She looked at it as they got back into his car. They were both smiling, leaned in close. Flynn’s arm was thrown casually over her shoulder. They looked good together, not that it mattered. Some of the happiest couples she knew didn’t look outwardly like they’d be a good match, super girly Megan with cowboy Jake, for example.

Flynn chatted easily the rest of the way into London. He had a knack for keeping the conversation going, while Ruby tended to be more concise with her words. She was perfectly happy to sit back and enjoy the landscape and Flynn’s descriptions of what she was seeing.

“Shall I drop you off at your hotel while I park the car?” he asked as they entered London’s bustling streets.

She’d gotten a quick look at the city when she arrived a few days ago, but it still impressed her. So much history. Everything seemed so grand and important. “Yeah. That would be great. I’ll check in and drop off my suitcase and then we can do some sightseeing.”

“Perfect.” He pulled the car to the curb in front of the rather ornate-looking front entrance of the Hilton where she’d booked herself a room.

“I’ll meet you in the lobby in a little bit,” he said. “Just come down whenever you’re ready.”

“Okay. Thank you.” She climbed out of the car as Flynn came around to help her with her suitcase, and the concierge met them to take her bag. She said goodbye to Flynn and walked inside, pausing for a moment to take in the grandeur of the lobby.

It just looked so…British. Everything around her had a feeling of old-world opulence, thick brocades on the floors and intricately carved moldings around edges and doorways. She approached the counter and soon was on her way to her room on the seventh floor, riding up in the elevator with the bellhop who had taken her suitcase.

She tipped him and let herself into her room, exhaling deeply as she sat on the bed. This was her first time traveling alone, and it was equal parts thrilling and terrifying. Having Flynn with her here today felt good, though. Letting him show her around didn’t in any way lessen her adventure, as Megan had said, and in fact, it might add to it. Surely, she was likely to see and do things with him as her tour guide that she might have missed otherwise.

She really appreciated that he hadn’t come up to the room with her. It seemed to cement her impression of him being a solid guy. It probably would have been fine if he came up, but she felt a lot more comfortable having this time to get settled on her own.

She freshened up, took a quick peek out of her window to see the view—more buildings—and headed downstairs to meet Flynn in the lobby. He sat on one of the plush chairs, phone in hand, lost in whatever he was looking at on his screen.

She stopped in front of him. “Hi.”

He looked up with a smile. “Ready?”

She nodded. “Where to first? I could go for some lunch.”

“You read my mind. I was thinking we could go over to Camden Market, find some food, maybe poke around in the shops a bit, if that sounds good to you?”

“Sounds great.”

“Okay. Would you like to take the Tube? It’s easier and quicker than driving in the city.”

“I’ve never ridden a subway before,” she told him. “Florida—where I grew up—is too low and wet to have anything underground, and Rosemont Castle is too far out in the mountains. So yes, let’s take the Tube. It sounds exciting.”

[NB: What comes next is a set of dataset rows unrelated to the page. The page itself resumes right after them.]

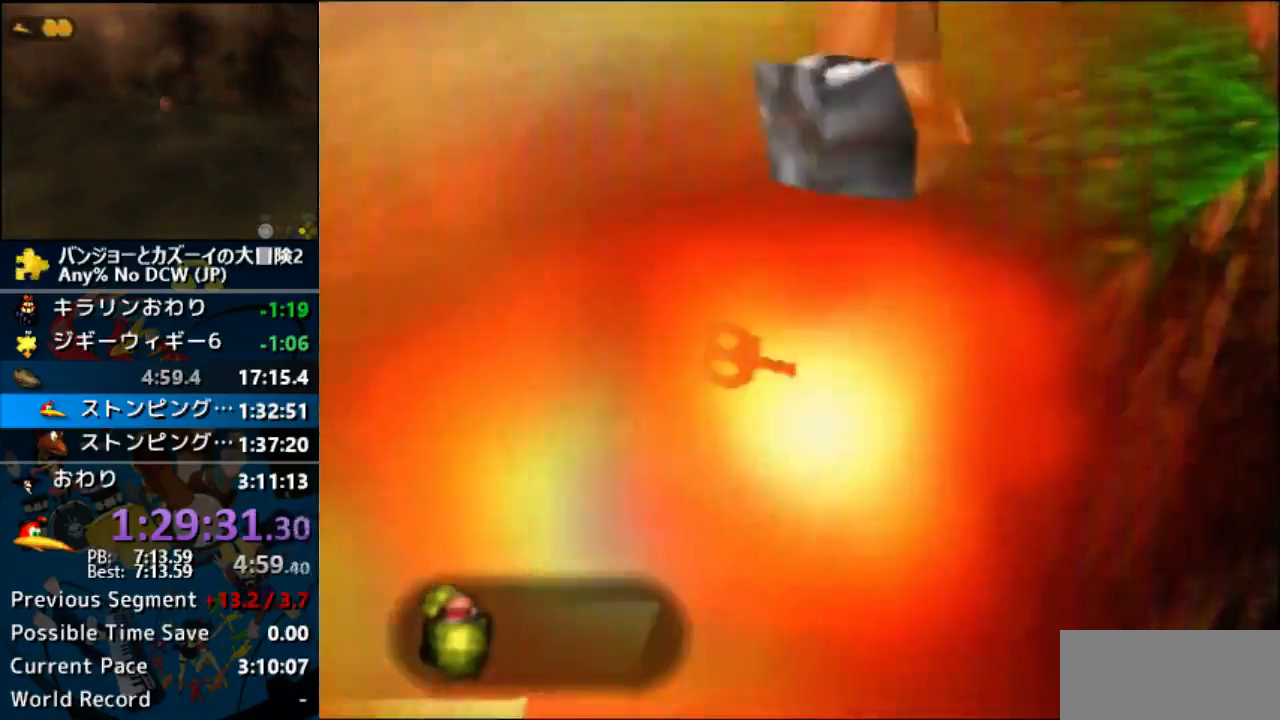
{"buttons": [], "left_stick": "center", "events": []}
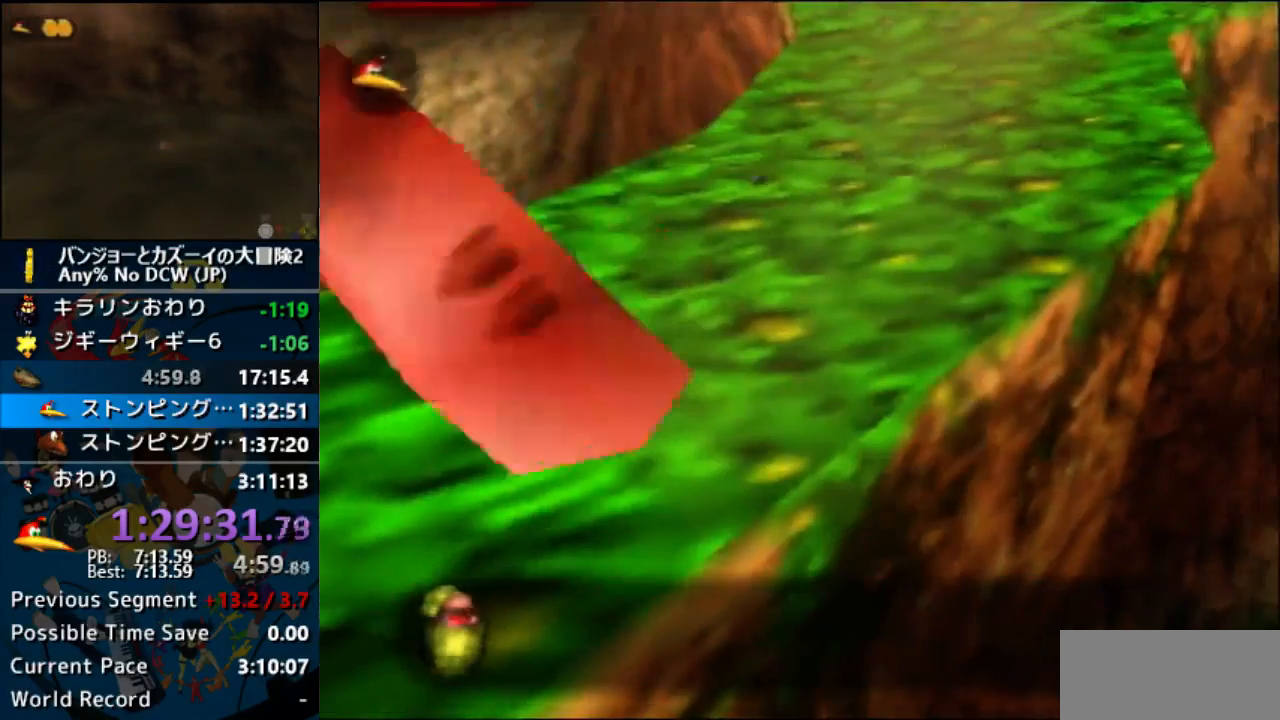
{"buttons": [], "left_stick": "center", "events": []}
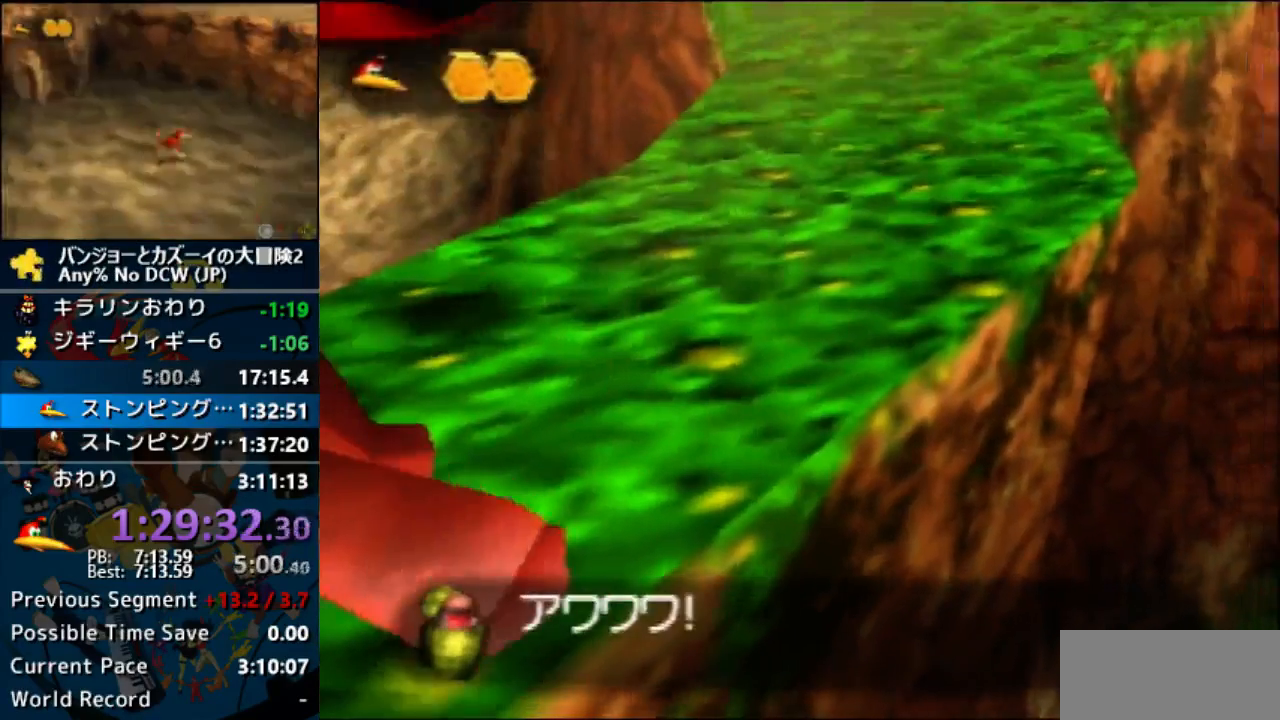
{"buttons": [], "left_stick": "left", "events": [[333, "left_stick", "left"]]}
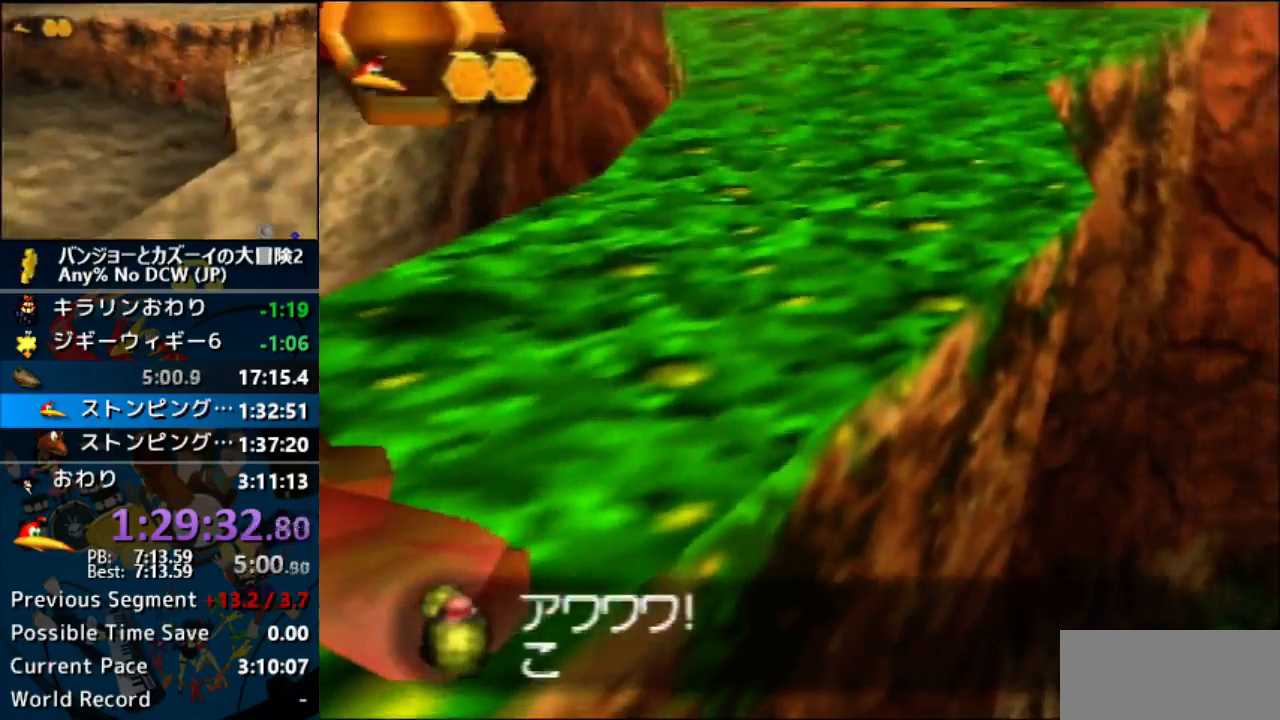
{"buttons": ["A"], "left_stick": "center", "events": [[100, "left_stick", "center"], [367, "A", "down"]]}
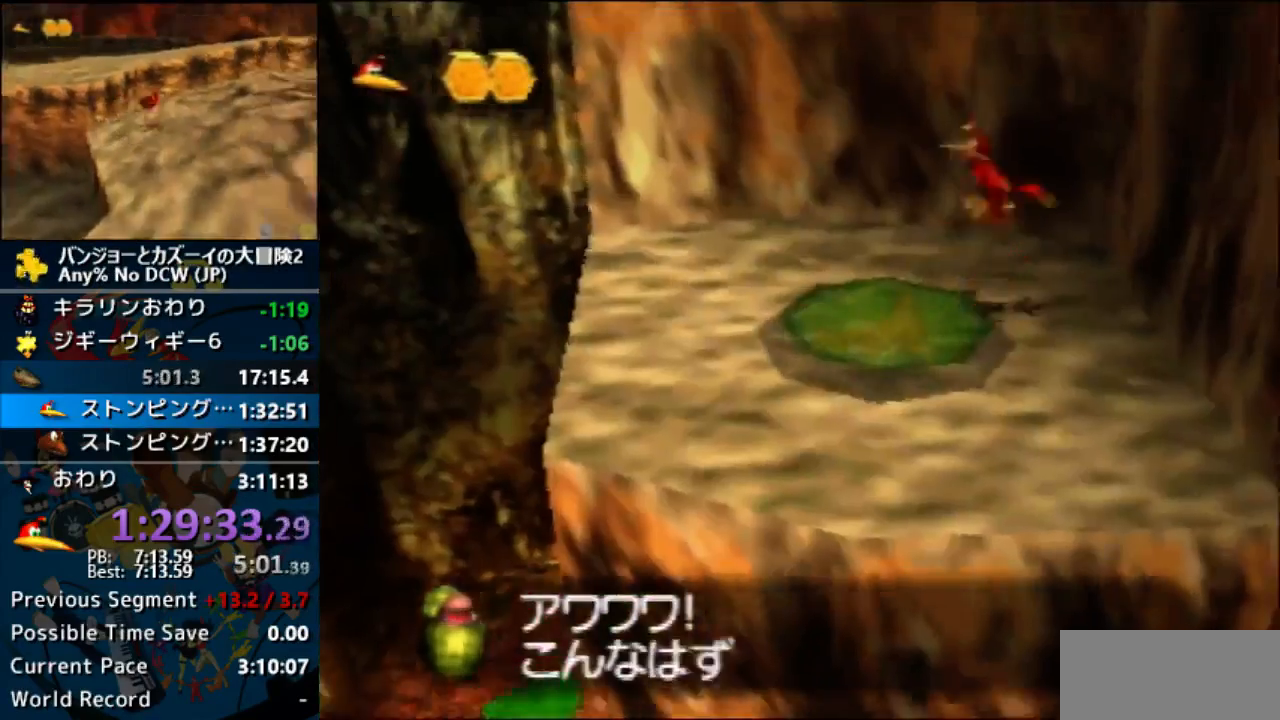
{"buttons": [], "left_stick": "center", "events": [[67, "left_stick", "left"], [233, "A", "up"], [233, "left_stick", "center"]]}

Flynn shook his head in amusement. “Never met anyone who found the Tube exciting, but it’s an experience, all right. Let’s do it.”

They headed outside. The weather hadn’t improved since they’d left the Langdon estate a few hours ago. Gray clouds hung heavy in the sky, threatening rain, but Ruby was beginning to suspect it was an empty threat, given that it had been this way for days now. The air was cool and moist, with just the faintest hint of drizzle, and she was glad for the lightweight jacket she’d put on over her shirt. The weather app on her phone told her that this was typical for London in the fall.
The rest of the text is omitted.